## TEXTAUSZUG
------------------------------------
De Maizière: Bei diesem Vorgang ging es um die Beweiserhebung in einem Strafverfahren. Es ist geradezu infam, wenn behauptet wird, Ziel sei die präventive Wiedererkennung von Demonstranten wie bei der Stasi.
 
Berliner Zeitung: Und der Zaun? Und das Demonstrationsverbot in der Zone davor?
 
De Maizière: Ohne ein Mindestmaß an Sicherheitsvorkehrungen geht es eben leider nicht mehr bei solchen Veranstaltungen. Es ist polizeitaktisch sinnvoll, in einer Zone 200 Meter vor dem Zaun Angriffe abzuwehren und nicht unmittelbar am Zaun.
 
Dass die Zone ziemlich groß ist, liegt daran, dass - anders als in Berlin - zwischen dem Zaun und der nächsten Straße viel Fläche ist. Die Rettungswege müssen auch frei bleiben.
 
Berliner Zeitung: Haben Sie denn Hinweise darauf, dass Gewalttaten geplant werden?
 
De Maizière: Natürlich haben wir Hinweise, dass es das Ziel einiger Gewalttäter ist, die Veranstaltung zu stören. Sonst bräuchten wir den Zaun ja nicht. Aber wir dramatisieren das nicht. Wir wollen gute Gastgeber sein und werden nicht zur Eskalation beitragen.
 
Berliner Zeitung: Stehen Aufwand und Ergebnis solcher Gipfel noch in einem vernünftigen Verhältnis zueinander?
------------------------------------
## DATENSATZ
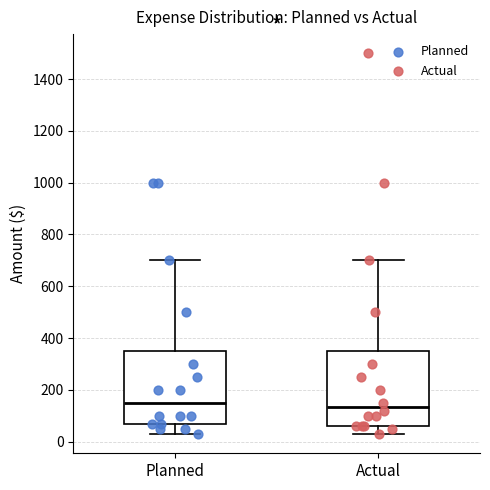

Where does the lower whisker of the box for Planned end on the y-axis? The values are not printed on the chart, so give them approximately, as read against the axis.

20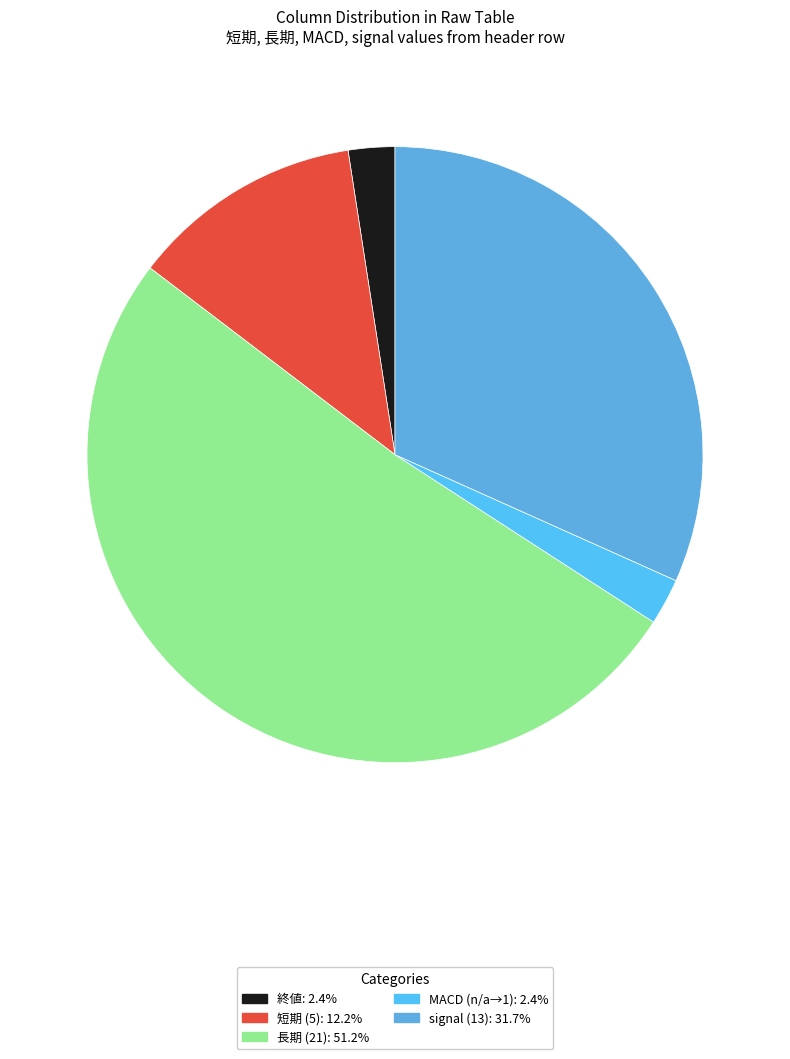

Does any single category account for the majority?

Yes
------------------------------------
## AUFGABE
Gib den Interviewauszug von "De Maizière: Natürlich" bis einschließlich "zur Eskalation beitragen." noch einmal wieder und tausche dabei "Gastgeber" gegen "Partner" aus. Die Liste wird zum Lösen nicht gebraucht.

## ANTWORT
De Maizière: Natürlich haben wir Hinweise, dass es das Ziel einiger Gewalttäter ist, die Veranstaltung zu stören. Sonst bräuchten wir den Zaun ja nicht. Aber wir dramatisieren das nicht. Wir wollen gute Partner sein und werden nicht zur Eskalation beitragen.